**Exercise tasks**
[a] According to the text on Italian university exams, how many full first-year exams do you need to pass to move into second year?
[b] In the text on Italian university exams, copy word for word everything from "Italian universities give" down to "university of Sapienza.".
[c] Write the next part of the text on Italian university exams, starting after its last sentence.

**Selected excerpt**
----------

Italian universities give you a great amount of flexibility and power over your exams, but as Uncle Ben once said “With great power comes great responsibility”.
There are multiple exam sessions throughout the year, generally in winter, and again during summer. Classically the exams are in February, June and July, each subject having two opportunities throughout the month.
Here is an example exam timetable from the university of Sapienza.
You have the complete freedom to pick and choose when you want to sit exams, and which exams you want to sit. If you don’t want to sit all your exams that year that’s fine as well. To pass into 2nd year, you only need to pass 2 full exams from 1st year. To pass into 3rd year you need to pass all of your 1st year exams, and only 2 from 2nd year, and so on. I’m sure you get the point.
In most countries failing an exam usually means having to wait for a specific point in the year to have another trial. I know that in Ireland “repeats” for students who have failed are held at the end of the summer, and you usually have to pay a very hefty fee. In other countries failing the same exam twice (not passing at repeats) means that you have to repeat the entire year, and in more extreme countries it means you get kicked out of medical school with no possibility of ever applying again. Thankfully Italy is a little bit more relaxed when it comes to re-sitting exams.

----------

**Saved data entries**
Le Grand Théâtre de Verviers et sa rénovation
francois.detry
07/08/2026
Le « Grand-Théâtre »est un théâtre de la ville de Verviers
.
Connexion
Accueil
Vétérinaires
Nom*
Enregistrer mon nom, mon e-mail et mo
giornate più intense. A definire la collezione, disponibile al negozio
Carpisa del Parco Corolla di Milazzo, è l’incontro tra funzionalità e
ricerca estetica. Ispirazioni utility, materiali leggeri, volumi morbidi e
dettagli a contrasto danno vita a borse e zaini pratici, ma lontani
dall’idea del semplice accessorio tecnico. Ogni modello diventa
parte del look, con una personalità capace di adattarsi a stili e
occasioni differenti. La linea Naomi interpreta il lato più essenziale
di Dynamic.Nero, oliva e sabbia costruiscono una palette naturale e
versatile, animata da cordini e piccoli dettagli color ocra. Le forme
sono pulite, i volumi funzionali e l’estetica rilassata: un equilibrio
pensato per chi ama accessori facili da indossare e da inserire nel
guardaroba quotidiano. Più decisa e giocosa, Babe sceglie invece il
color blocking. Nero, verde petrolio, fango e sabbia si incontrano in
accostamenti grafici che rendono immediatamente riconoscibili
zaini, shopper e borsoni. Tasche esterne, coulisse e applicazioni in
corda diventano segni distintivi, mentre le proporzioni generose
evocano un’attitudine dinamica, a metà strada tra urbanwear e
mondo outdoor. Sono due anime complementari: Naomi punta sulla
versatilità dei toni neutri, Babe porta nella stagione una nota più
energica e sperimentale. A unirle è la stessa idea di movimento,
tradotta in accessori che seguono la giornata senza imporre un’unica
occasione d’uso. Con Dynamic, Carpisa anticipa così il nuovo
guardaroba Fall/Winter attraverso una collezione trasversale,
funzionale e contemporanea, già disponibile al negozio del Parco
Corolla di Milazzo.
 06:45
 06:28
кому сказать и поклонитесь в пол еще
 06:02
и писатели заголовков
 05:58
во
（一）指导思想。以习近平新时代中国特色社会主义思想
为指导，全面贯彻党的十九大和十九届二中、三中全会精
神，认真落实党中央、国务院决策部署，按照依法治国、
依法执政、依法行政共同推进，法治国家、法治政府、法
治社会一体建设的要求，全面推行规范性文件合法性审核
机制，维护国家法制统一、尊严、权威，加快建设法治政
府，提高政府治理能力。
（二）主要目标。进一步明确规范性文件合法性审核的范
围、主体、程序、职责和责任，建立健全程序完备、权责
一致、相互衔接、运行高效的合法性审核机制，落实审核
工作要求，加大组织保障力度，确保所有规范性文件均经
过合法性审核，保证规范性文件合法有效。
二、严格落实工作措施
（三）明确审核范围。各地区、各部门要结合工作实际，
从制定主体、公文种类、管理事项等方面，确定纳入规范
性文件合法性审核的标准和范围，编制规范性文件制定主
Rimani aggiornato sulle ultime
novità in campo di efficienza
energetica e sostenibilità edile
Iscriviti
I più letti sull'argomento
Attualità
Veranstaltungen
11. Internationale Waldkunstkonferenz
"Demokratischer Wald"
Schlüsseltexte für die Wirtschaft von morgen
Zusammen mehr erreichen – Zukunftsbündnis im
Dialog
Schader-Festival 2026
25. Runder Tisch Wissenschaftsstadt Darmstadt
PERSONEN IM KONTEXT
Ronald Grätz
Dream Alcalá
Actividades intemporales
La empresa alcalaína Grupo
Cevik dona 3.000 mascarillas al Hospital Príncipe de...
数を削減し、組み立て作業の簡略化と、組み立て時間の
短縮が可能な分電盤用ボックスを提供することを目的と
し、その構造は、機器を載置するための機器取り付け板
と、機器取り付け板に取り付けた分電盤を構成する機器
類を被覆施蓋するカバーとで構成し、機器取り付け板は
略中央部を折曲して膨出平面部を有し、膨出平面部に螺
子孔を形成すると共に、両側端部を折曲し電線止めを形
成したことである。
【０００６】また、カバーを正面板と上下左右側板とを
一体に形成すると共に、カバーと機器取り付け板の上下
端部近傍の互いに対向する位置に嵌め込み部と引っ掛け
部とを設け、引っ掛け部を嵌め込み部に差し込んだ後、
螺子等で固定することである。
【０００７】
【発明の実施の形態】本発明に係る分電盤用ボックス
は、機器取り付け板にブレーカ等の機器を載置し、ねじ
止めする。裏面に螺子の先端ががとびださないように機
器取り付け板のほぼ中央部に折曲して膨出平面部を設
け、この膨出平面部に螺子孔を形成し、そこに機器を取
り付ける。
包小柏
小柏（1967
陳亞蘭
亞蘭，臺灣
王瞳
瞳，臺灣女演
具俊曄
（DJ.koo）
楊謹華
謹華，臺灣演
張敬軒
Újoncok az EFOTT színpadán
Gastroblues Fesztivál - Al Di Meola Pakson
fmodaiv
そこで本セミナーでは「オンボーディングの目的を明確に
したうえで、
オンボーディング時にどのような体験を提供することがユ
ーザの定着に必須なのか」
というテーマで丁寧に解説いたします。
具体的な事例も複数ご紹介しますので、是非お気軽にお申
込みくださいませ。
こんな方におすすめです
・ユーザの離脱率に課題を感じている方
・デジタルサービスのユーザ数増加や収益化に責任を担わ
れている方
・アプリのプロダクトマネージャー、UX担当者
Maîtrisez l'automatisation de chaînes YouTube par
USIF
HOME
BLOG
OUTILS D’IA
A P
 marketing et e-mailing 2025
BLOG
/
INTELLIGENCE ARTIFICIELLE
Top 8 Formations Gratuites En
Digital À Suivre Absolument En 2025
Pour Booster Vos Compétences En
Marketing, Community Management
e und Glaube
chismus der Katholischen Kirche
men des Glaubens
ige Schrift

----------

**Answer section**
[a] Two.

[b]
Italian universities give you a great amount of flexibility and power over your exams, but as Uncle Ben once said “With great power comes great responsibility”.
There are multiple exam sessions throughout the year, generally in winter, and again during summer. Classically the exams are in February, June and July, each subject having two opportunities throughout the month.
Here is an example exam timetable from the university of Sapienza.

[c]
Since there are multiple exam sessions throughout the year you have multiple choices to fail at. And well if you fail there’s practically no consequences! You can sit the same exam as many times as you want throughout any point in your medical school degree. Failing an exam is really not that big of a problem which really helps alleviate some of the exam stress and nerves you might be feeling. Here’s where it gets weird though, you can resit an exam if you don’t like your grade. If you had your heart set on getting that perfect 30 lode, and instead got a 29 you can reject your grade! The professor doesn’t record your grade and it’s as if you never sat that exam, giving you multiple chances of that sweet sweet 30.
This system is great and awful at the same time. While very forgiving and allowing a great amount of flexibility to plan your schedule around for flights, holidays, etc it also kind of takes away from the seriousness of exams. It’s very easy to adopt an attitude of “Well I don’t need to study now I can always just sit it next session”. Being perfectly honest I fell into this pit in my first year, and struggled the entire summer trying to catch up with my exams; the amount of responsibility Italian universities put on you is both refreshing and terrifying.
Don’t do what I did kids. Sit all your exams on time.